Except: The man who bangs the nanny and abandons his family in a quest to feel young again is a pathetic and contemptible figure, if not a predatory one. His female counterpart, meanwhile, is adventurous, daring, the envy of group chats everywhere. If the sexual revolution gave women equality, the pop feminism of the current era grants us a sort of immunity: If you find the notion of a woman betraying her husband and abandoning her family distasteful, it’s only because—as The Guardian writes in its paean to All Fours—she’s “just too radical to stomach.”
It is noteworthy that in the end, Babygirl declines to inflict much in the way of consequences on Romy. Yes, she is discovered—first by a female assistant, who blackmails her, and then by her husband, who throws her out of the house. But this is only temporary: Ultimately, Romy is spared the total destruction of her career, her marriage, and her family. In the movie’s final scene, she lies face down on the floor, grunting, while the husband she cheated on brings her to climax. And if this position in some sense represents a diminishment, it is also a victory: This is what she wanted. At the beginning of the movie, she had it all, but only now is she satisfied.
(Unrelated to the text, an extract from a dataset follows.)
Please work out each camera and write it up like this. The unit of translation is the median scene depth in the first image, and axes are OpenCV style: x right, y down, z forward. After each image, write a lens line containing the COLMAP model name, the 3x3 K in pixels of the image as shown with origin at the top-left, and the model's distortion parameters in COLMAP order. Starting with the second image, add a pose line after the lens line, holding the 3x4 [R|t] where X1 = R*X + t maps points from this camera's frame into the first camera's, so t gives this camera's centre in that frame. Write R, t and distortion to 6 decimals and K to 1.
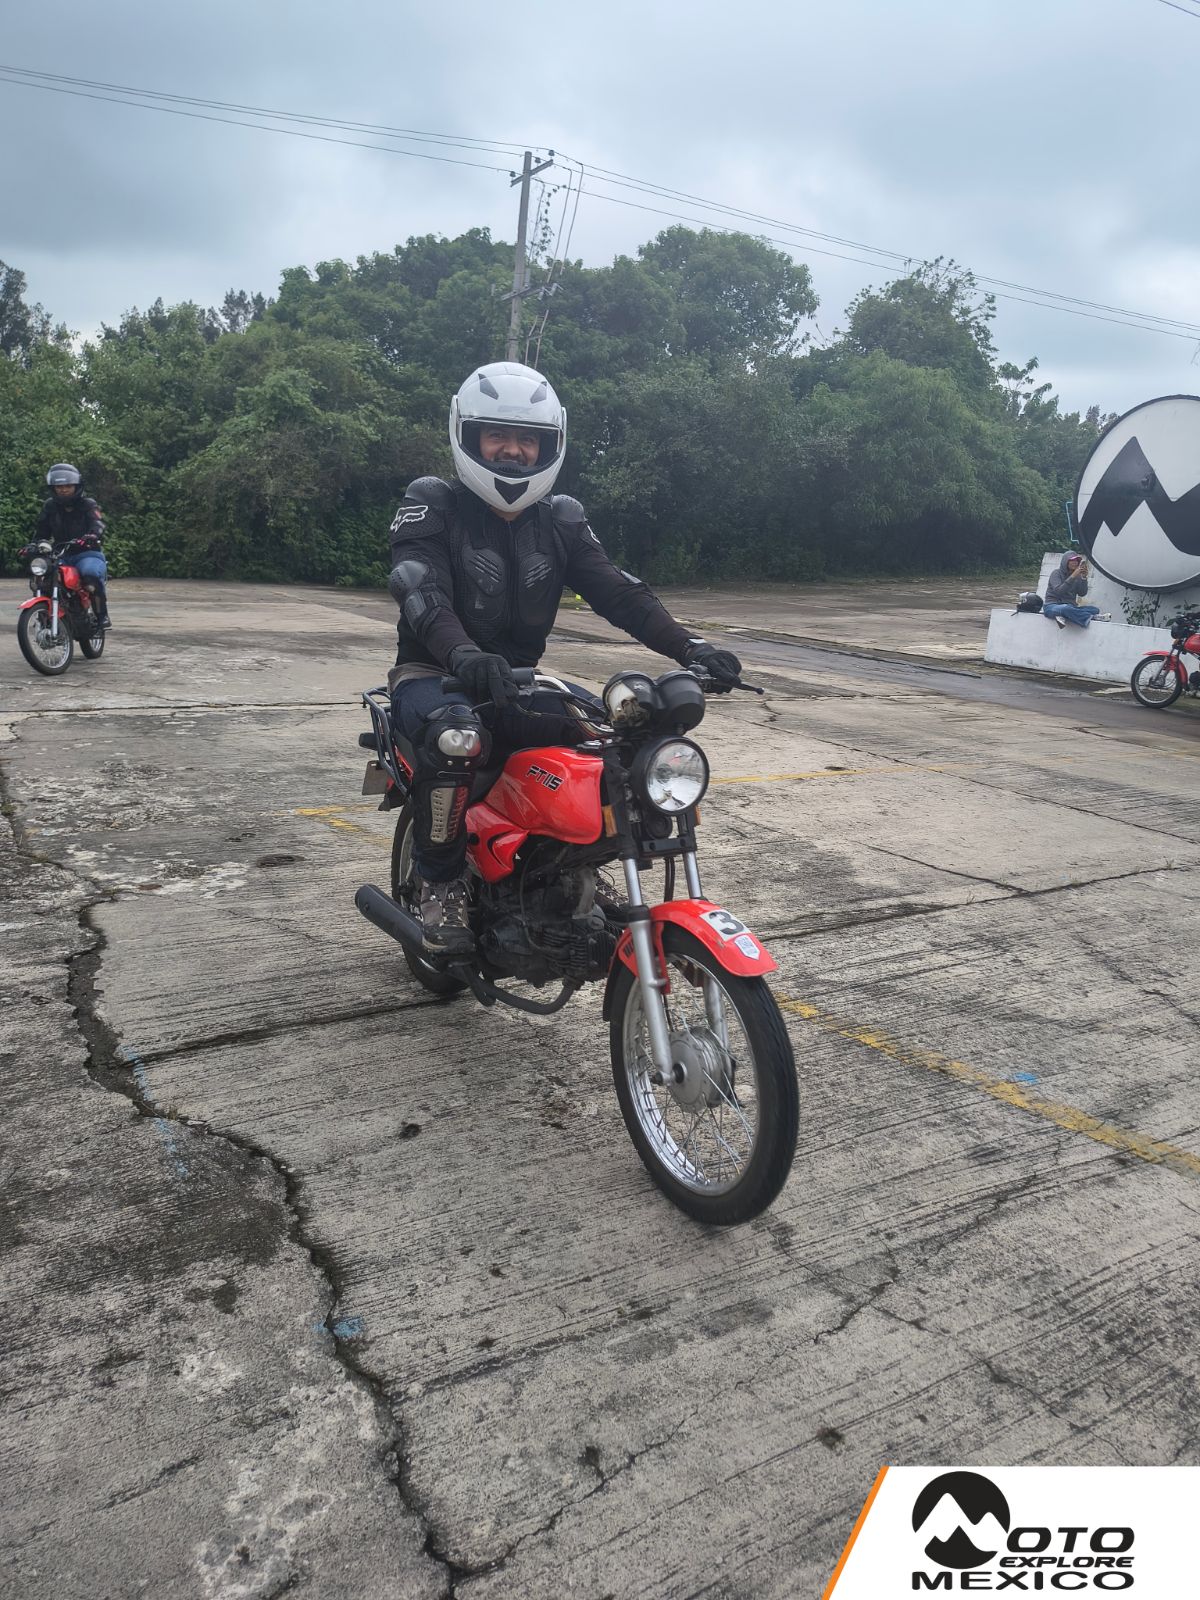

Indeed, it is characteristic of these stories that all the lying and cheating and intern-boinking is more or less written off as forgivable for the sake of female empowerment, which seems to be defined as a woman getting whatever she wants. (All Fours—spoiler alert—also ends thusly, with the protagonist’s husband agreeing to an open marriage.) For these women, risking everything for the sake of extramarital orgasms with a person who doesn’t love you is not a destructive and selfish impulse to be resisted, but the path to a higher realm of self-actualization. They owe nothing to the world, or to their occupations, or to the people who love and rely on them; certainly they cannot be expected to honor the promises they’ve made if it means denying themselves something they desire.
Films like Babygirl are brave in that they acknowledge that women, empowered to have sex like men, will do exactly that—up to and including taking inappropriate liberties in the workplace with their much younger underlings. Where they fail is in pretending that this makes them heroic figures, as opposed to total sleazebags.
What equality truly demands of us is not just the license to behave just as badly as men, but to be held to the same standards of human goodness. This is the nature of middle age—when you aren’t too old to start over, but you’re definitely old enough to know better. Eventually, the path ahead of you becomes narrowed by the choices behind you; eventually, you become accountable not just to yourself but to others, too. And if some shimmering possibility presents itself, be it another lover or another life, the truly heroic thing to do is to understand the difference between a possibility and a promise, between a fantasy of what might have been and the deep-rooted truth of the life you’ve chosen—and to gently close the door.